The body-mass index as a criterion for the verb appointment in the public service will be used in some German Länder (Baden-Württemberg and North Rhine-Westphalia, for example). People with too high or too low BMI are not established. This arrangement was criticized in several times.

**Other indexes**

A number of other indexes exist in addition to the BMI. The Broca’s index and the Ponderal index are the most famous. The physique development index is suitable even for a biological age determination.

An eight-year study of the Munich Ludwig-Maximilians-University with over 11,000 subjects according to the relationship between waist circumference and height (“waist-to-height ratio”, waist–hip) is better suited for the assessment of health risks because here more accurate conclusions on the health concern belly fat can be drawn.

The WHR (waist-hip ratio, waist-to-hip ratio), which was originally introduced as a first and foremost body aesthetic measure also allows an assessment of the distribution of body fat. Another dimension is the surface of the body, often using the Mosteller formula calculated. As a result of this many mass being classified as overweight for the same person – varies depending on the total length and morphology – according to the formula of one or the other. As a more commercially-oriented, so-called vital analyses are to see.

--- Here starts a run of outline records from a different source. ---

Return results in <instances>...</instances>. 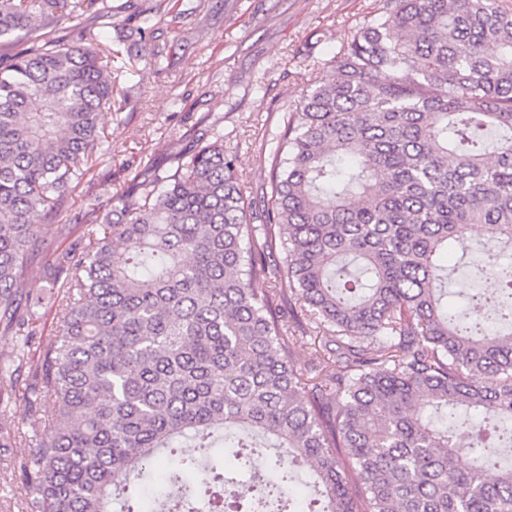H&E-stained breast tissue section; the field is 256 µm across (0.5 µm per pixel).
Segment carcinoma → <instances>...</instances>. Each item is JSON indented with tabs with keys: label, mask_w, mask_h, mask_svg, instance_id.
<instances>
[{
	"label": "carcinoma",
	"mask_w": 512,
	"mask_h": 512,
	"mask_svg": "<svg viewBox=\"0 0 512 512\" xmlns=\"http://www.w3.org/2000/svg\"><path fill=\"white\" fill-rule=\"evenodd\" d=\"M164 2L137 11L140 35ZM106 14L0 0V46L25 37L0 62V334L20 348L0 383L39 310L60 319L28 372L50 435L24 437L20 512H512V465L487 454L512 446V0H383L289 114L262 215L216 130L87 211V238L57 217L106 152L102 111L126 104L121 52L54 28ZM474 224L468 266L493 288L461 309L444 259H466ZM300 311L322 332L310 364ZM19 435L0 413V448Z\"/></svg>",
	"instance_id": "obj_1"
}]
</instances>
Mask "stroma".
Listing matches in <instances>:
<instances>
[{
	"label": "stroma",
	"mask_w": 512,
	"mask_h": 512,
	"mask_svg": "<svg viewBox=\"0 0 512 512\" xmlns=\"http://www.w3.org/2000/svg\"><path fill=\"white\" fill-rule=\"evenodd\" d=\"M125 0H111V18L92 21L103 45L152 59L127 76L128 100L118 119L104 117L109 152L58 217L66 224L107 205L146 163L167 170L202 132L218 127L237 155L248 199L269 188L272 154L288 114L307 89L331 78L315 66L339 51L380 14L381 0H193L196 14L156 18L160 40L134 34ZM315 58H308V50Z\"/></svg>",
	"instance_id": "1"
}]
</instances>
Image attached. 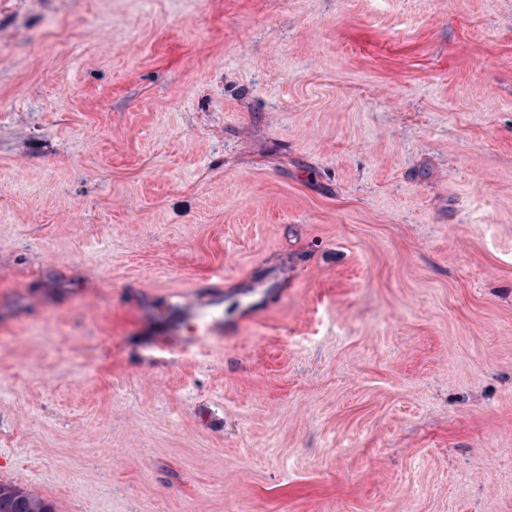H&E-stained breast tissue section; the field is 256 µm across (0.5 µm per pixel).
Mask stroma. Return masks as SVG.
I'll return each mask as SVG.
<instances>
[{
  "mask_svg": "<svg viewBox=\"0 0 512 512\" xmlns=\"http://www.w3.org/2000/svg\"><path fill=\"white\" fill-rule=\"evenodd\" d=\"M0 484L512 512V0H0Z\"/></svg>",
  "mask_w": 512,
  "mask_h": 512,
  "instance_id": "stroma-1",
  "label": "stroma"
}]
</instances>
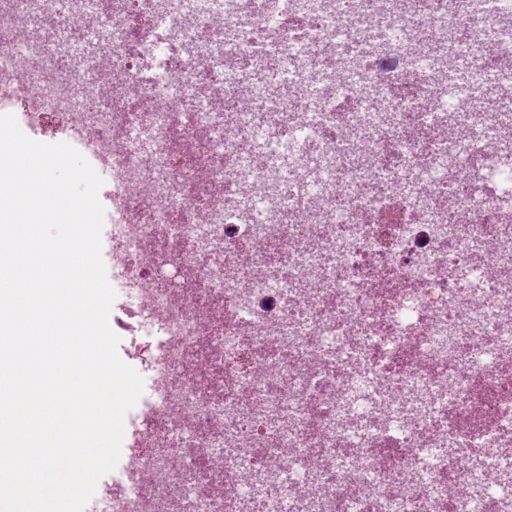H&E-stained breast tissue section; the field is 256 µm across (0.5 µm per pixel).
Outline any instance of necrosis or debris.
<instances>
[{"label":"necrosis or debris","mask_w":512,"mask_h":512,"mask_svg":"<svg viewBox=\"0 0 512 512\" xmlns=\"http://www.w3.org/2000/svg\"><path fill=\"white\" fill-rule=\"evenodd\" d=\"M69 5L52 48L14 31L55 0H0V77L122 145L144 390L101 512H512V8Z\"/></svg>","instance_id":"1"}]
</instances>
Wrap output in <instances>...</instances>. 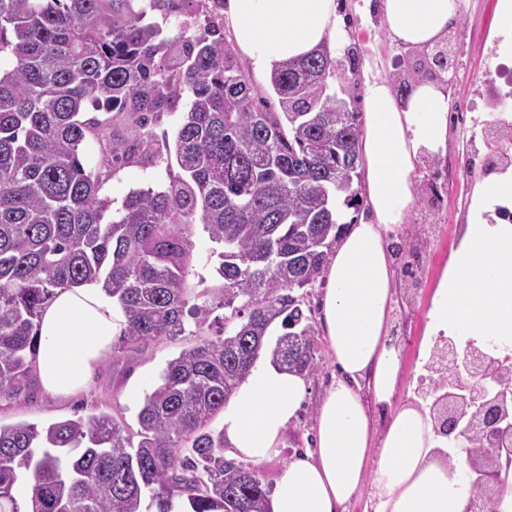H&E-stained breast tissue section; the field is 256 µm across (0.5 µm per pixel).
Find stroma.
Segmentation results:
<instances>
[{
  "instance_id": "stroma-1",
  "label": "stroma",
  "mask_w": 512,
  "mask_h": 512,
  "mask_svg": "<svg viewBox=\"0 0 512 512\" xmlns=\"http://www.w3.org/2000/svg\"><path fill=\"white\" fill-rule=\"evenodd\" d=\"M337 2L351 30L354 56L337 61L327 84L330 90L343 91L351 110L359 112L364 108L362 91L366 64L377 63L380 77L396 81L409 48L392 40L380 12L364 15L357 11L356 0ZM496 4L497 0H461L460 20L450 32L458 68L448 92L451 105L448 150L445 156L427 160L417 169V203L399 235L400 240L414 245L417 252L393 258L397 288L388 323V339L399 353V380L394 398L388 404L378 402L371 390L361 392L379 431L384 429L394 408L408 403L420 404V391L431 387L423 358L427 314L433 292L458 243L461 226L466 222L473 189L485 177L477 163L488 151L494 150L499 154L498 167L512 165V122L504 118L505 112L512 110V62L497 54L496 44L490 39L498 25ZM214 13L213 0H196L188 13L165 20L159 12L151 11L146 20L161 25L162 39L177 41L203 33ZM189 102V95H182L175 108L159 112L147 128L131 114H116L110 143H100L91 135L86 137L81 159L87 170L104 175L101 193L112 201L108 219L119 218L130 191L161 189L179 172L177 165L154 158L135 166L109 170L113 145L131 144L149 134L157 147H164L165 143L173 141ZM452 181L464 187L461 196L454 201L448 198V184ZM192 239L195 261L190 282L201 290L219 288L222 283L217 273L220 245L210 239L200 223L195 224ZM224 314V309H214L215 322ZM215 322L199 326L190 319L185 323L183 335L155 342L139 352L113 350L97 367L88 394L79 399L58 400L40 393L28 402H1L0 424L26 421L46 425L105 412L116 419L126 434L136 435L144 398L157 384L166 364L204 337L214 335ZM318 352L322 366L316 375L307 379V400L297 419L285 429L279 454L258 466L266 487H274L291 456L313 443L318 407L325 391L338 376L326 344H319Z\"/></svg>"
}]
</instances>
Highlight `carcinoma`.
I'll list each match as a JSON object with an SVG mask.
<instances>
[{
    "label": "carcinoma",
    "instance_id": "carcinoma-1",
    "mask_svg": "<svg viewBox=\"0 0 512 512\" xmlns=\"http://www.w3.org/2000/svg\"><path fill=\"white\" fill-rule=\"evenodd\" d=\"M141 2L0 0V53L13 59L0 73V400L37 393L38 323L58 288L103 282L133 350L184 334L197 215L224 246L219 298L236 321L167 363L138 414L136 445L106 414L0 425V512H142L145 496L156 512H266L257 468L225 457L224 430L210 425L262 352L308 377L320 369L302 291L323 277L343 233L340 206L357 200L360 113L327 92L328 54L270 74L276 112L254 97L220 27L176 50L143 23L147 10L167 18L188 0ZM186 91L174 152L161 154L148 133L112 156L115 166L173 158L181 174L131 192L120 218L105 220L111 200L79 149L108 128L79 115L110 103L147 126ZM497 447L489 426L448 463ZM23 476L34 492L22 506Z\"/></svg>",
    "mask_w": 512,
    "mask_h": 512
}]
</instances>
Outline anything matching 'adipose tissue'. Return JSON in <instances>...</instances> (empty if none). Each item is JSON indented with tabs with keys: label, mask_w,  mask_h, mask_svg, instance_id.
I'll return each mask as SVG.
<instances>
[{
	"label": "adipose tissue",
	"mask_w": 512,
	"mask_h": 512,
	"mask_svg": "<svg viewBox=\"0 0 512 512\" xmlns=\"http://www.w3.org/2000/svg\"><path fill=\"white\" fill-rule=\"evenodd\" d=\"M394 40L424 48L444 41L460 17V0H380ZM235 43L259 75L291 59L319 52L343 57L351 37L336 0H225ZM362 155L371 218L352 224L324 270L325 340L341 376L325 392L316 415L312 450L282 469L268 498L269 512H341L373 474L374 512H466L470 486L460 469L436 454L428 410L397 408L377 432L357 389L366 382L378 401L391 402L400 360L387 329L396 281L387 249L414 208V173L425 155L448 149V92L417 81L404 99L391 84H364ZM512 167L474 189L468 224L434 290L431 336H464L512 353ZM127 317L101 283L57 289L40 320L35 371L42 392L67 399L87 391L111 353ZM308 392L303 375L256 362L226 402L220 427L231 452L258 464L278 455L284 430ZM378 462H371L373 443Z\"/></svg>",
	"instance_id": "obj_1"
}]
</instances>
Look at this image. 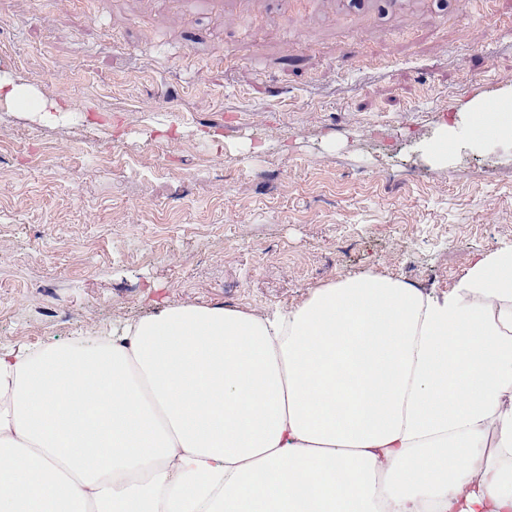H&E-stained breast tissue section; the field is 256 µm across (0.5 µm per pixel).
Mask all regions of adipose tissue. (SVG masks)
Masks as SVG:
<instances>
[{
	"mask_svg": "<svg viewBox=\"0 0 512 512\" xmlns=\"http://www.w3.org/2000/svg\"><path fill=\"white\" fill-rule=\"evenodd\" d=\"M0 107L88 109L3 66ZM452 110L428 161L512 147V85ZM0 512H512V244L442 295L370 272L0 347Z\"/></svg>",
	"mask_w": 512,
	"mask_h": 512,
	"instance_id": "1",
	"label": "adipose tissue"
}]
</instances>
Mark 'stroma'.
I'll list each match as a JSON object with an SVG mask.
<instances>
[{
  "label": "stroma",
  "mask_w": 512,
  "mask_h": 512,
  "mask_svg": "<svg viewBox=\"0 0 512 512\" xmlns=\"http://www.w3.org/2000/svg\"><path fill=\"white\" fill-rule=\"evenodd\" d=\"M48 2L0 0V63L92 109L0 110L1 346L348 274L439 295L512 242L511 149L424 159L450 103L512 84V0H310L295 35L290 0Z\"/></svg>",
  "instance_id": "stroma-1"
}]
</instances>
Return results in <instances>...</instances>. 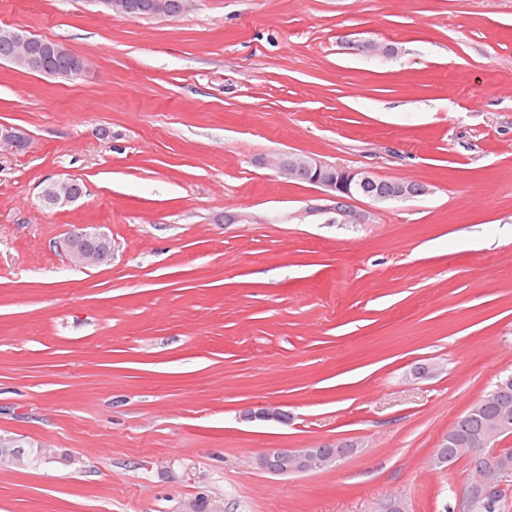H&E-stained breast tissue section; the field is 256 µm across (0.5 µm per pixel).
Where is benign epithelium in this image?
I'll use <instances>...</instances> for the list:
<instances>
[{
  "label": "benign epithelium",
  "instance_id": "7a95c632",
  "mask_svg": "<svg viewBox=\"0 0 512 512\" xmlns=\"http://www.w3.org/2000/svg\"><path fill=\"white\" fill-rule=\"evenodd\" d=\"M106 8L117 18L135 15L138 4L134 0H106ZM1 58L20 63L34 74L66 78L74 71L85 69L84 61L70 65H59L65 58V51L57 42L40 41L23 28H16L3 38ZM273 166L288 179H302L318 185L326 191L336 207L348 204L363 194L367 187L376 185L378 179L363 169H342L331 171L330 166L312 154L290 153L277 157ZM71 180H52L45 183L41 191L42 202L50 208L64 207L80 195L70 192ZM104 235L89 230L83 225L66 241L71 260L78 265H96L106 262L111 252L102 250L92 242ZM249 418L262 421L285 422V413L277 405H259L249 412ZM506 431V426L493 423L487 436L481 442L483 465L473 469L474 478L468 483L470 493L481 497H492L494 490L502 486V477L512 472V452L497 448L488 450L489 441ZM17 444L0 437V463L25 464L23 456L15 451ZM259 467L271 474H305L324 470L336 465V454L326 453L319 448H271L258 458Z\"/></svg>",
  "mask_w": 512,
  "mask_h": 512
}]
</instances>
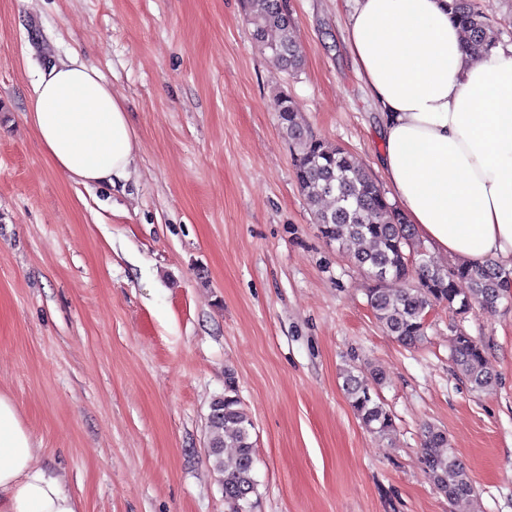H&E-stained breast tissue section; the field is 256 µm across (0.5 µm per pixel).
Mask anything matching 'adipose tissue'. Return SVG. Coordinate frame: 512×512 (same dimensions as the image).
Listing matches in <instances>:
<instances>
[{"label": "adipose tissue", "instance_id": "1", "mask_svg": "<svg viewBox=\"0 0 512 512\" xmlns=\"http://www.w3.org/2000/svg\"><path fill=\"white\" fill-rule=\"evenodd\" d=\"M345 41L381 114L384 183L419 237L453 260L512 268V44L469 55L448 0H351ZM26 119L63 177L130 178L138 142L128 114L77 55L39 72ZM37 457L0 395V512H79Z\"/></svg>", "mask_w": 512, "mask_h": 512}]
</instances>
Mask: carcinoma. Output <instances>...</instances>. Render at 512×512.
Wrapping results in <instances>:
<instances>
[{
    "label": "carcinoma",
    "instance_id": "1",
    "mask_svg": "<svg viewBox=\"0 0 512 512\" xmlns=\"http://www.w3.org/2000/svg\"><path fill=\"white\" fill-rule=\"evenodd\" d=\"M254 38L288 73L300 71L303 51L281 0H245ZM448 12L466 32L474 55L496 47L497 33L478 0H449ZM279 125L295 150L294 167L322 237L336 245L371 281L367 300L386 333L404 346L426 339L427 313L444 305L458 314L477 304L496 311L507 298V272L488 260L481 264L431 262L428 248L407 223L400 209L388 202L380 185L348 152L307 135L294 102L281 93L274 99ZM395 279L402 287L386 288ZM452 361L474 389L493 382L486 366L485 347L459 331L452 342ZM382 373L348 371L344 387L351 406L366 428L387 434L393 419L380 401L377 387ZM254 428L243 408L232 374H227L224 395L213 400L209 415V457L224 486L225 512H253L250 496L256 492ZM423 469L434 486L450 500L472 496L475 488L464 465L449 447L441 429L424 427L421 442Z\"/></svg>",
    "mask_w": 512,
    "mask_h": 512
}]
</instances>
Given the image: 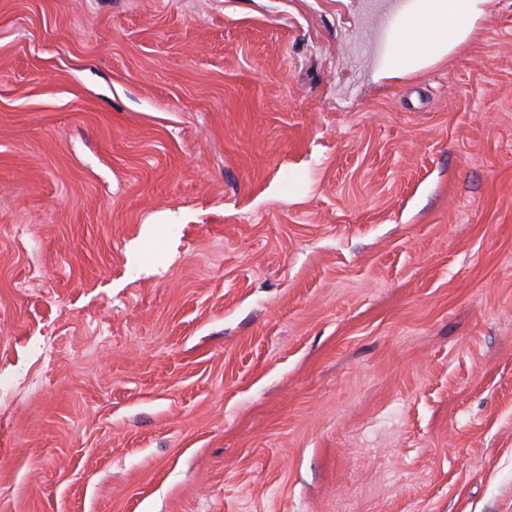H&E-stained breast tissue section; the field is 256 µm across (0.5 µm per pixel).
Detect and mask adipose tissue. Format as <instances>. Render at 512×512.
<instances>
[{
  "label": "adipose tissue",
  "mask_w": 512,
  "mask_h": 512,
  "mask_svg": "<svg viewBox=\"0 0 512 512\" xmlns=\"http://www.w3.org/2000/svg\"><path fill=\"white\" fill-rule=\"evenodd\" d=\"M492 0H409L398 36L379 75L402 78L425 70L468 44L490 15Z\"/></svg>",
  "instance_id": "obj_1"
}]
</instances>
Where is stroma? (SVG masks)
I'll return each mask as SVG.
<instances>
[{
	"mask_svg": "<svg viewBox=\"0 0 512 512\" xmlns=\"http://www.w3.org/2000/svg\"><path fill=\"white\" fill-rule=\"evenodd\" d=\"M372 21L0 0V512H512V0ZM398 15V36L379 71L384 79L425 70L468 44L490 15L492 0H411Z\"/></svg>",
	"mask_w": 512,
	"mask_h": 512,
	"instance_id": "stroma-1",
	"label": "stroma"
}]
</instances>
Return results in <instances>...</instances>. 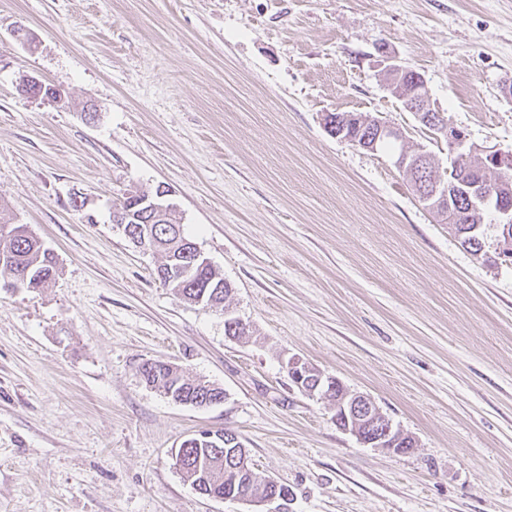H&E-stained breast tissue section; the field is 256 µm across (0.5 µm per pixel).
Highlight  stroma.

The area is a further development of the BMI mass index (AMI), which takes into account the stature and the sex of an individual. Makes it easy to measure the waist circumference. He correlates well with the BMI and is therefore, in medicine and in the population often used to determine obesity.

**Body adiposity index**

The body adiposity index (BAI) is a method different from the body-mass index of to calculated or estimated the percentage of body fat. BAI takes into account also the hips as well as the length of the body. According to a study by 2012 of the Institute for nutritional research in Potsdam-Rehbrücke and the medical clinic IV of the University of Tübingen (the data of the Tübingen lifestyle of intervention program – TULIP – were used) he is now inferior until 2011 popular BAI BMI in its significance, because the BMI in a closer relationship to the distribution of body fat as the BAI – especially for men. The measured waist circumference, however, has a still higher significance about the body fat percentage as the BMI or BAI. Diabetes risk assessment of BMI was superior to the BAI, however, the waist had again a still higher significance again. BAI fails thus as an alternative to the BMI into consideration. Therefore, the measurement of the waist as a supplement to the determination of BMI is useful.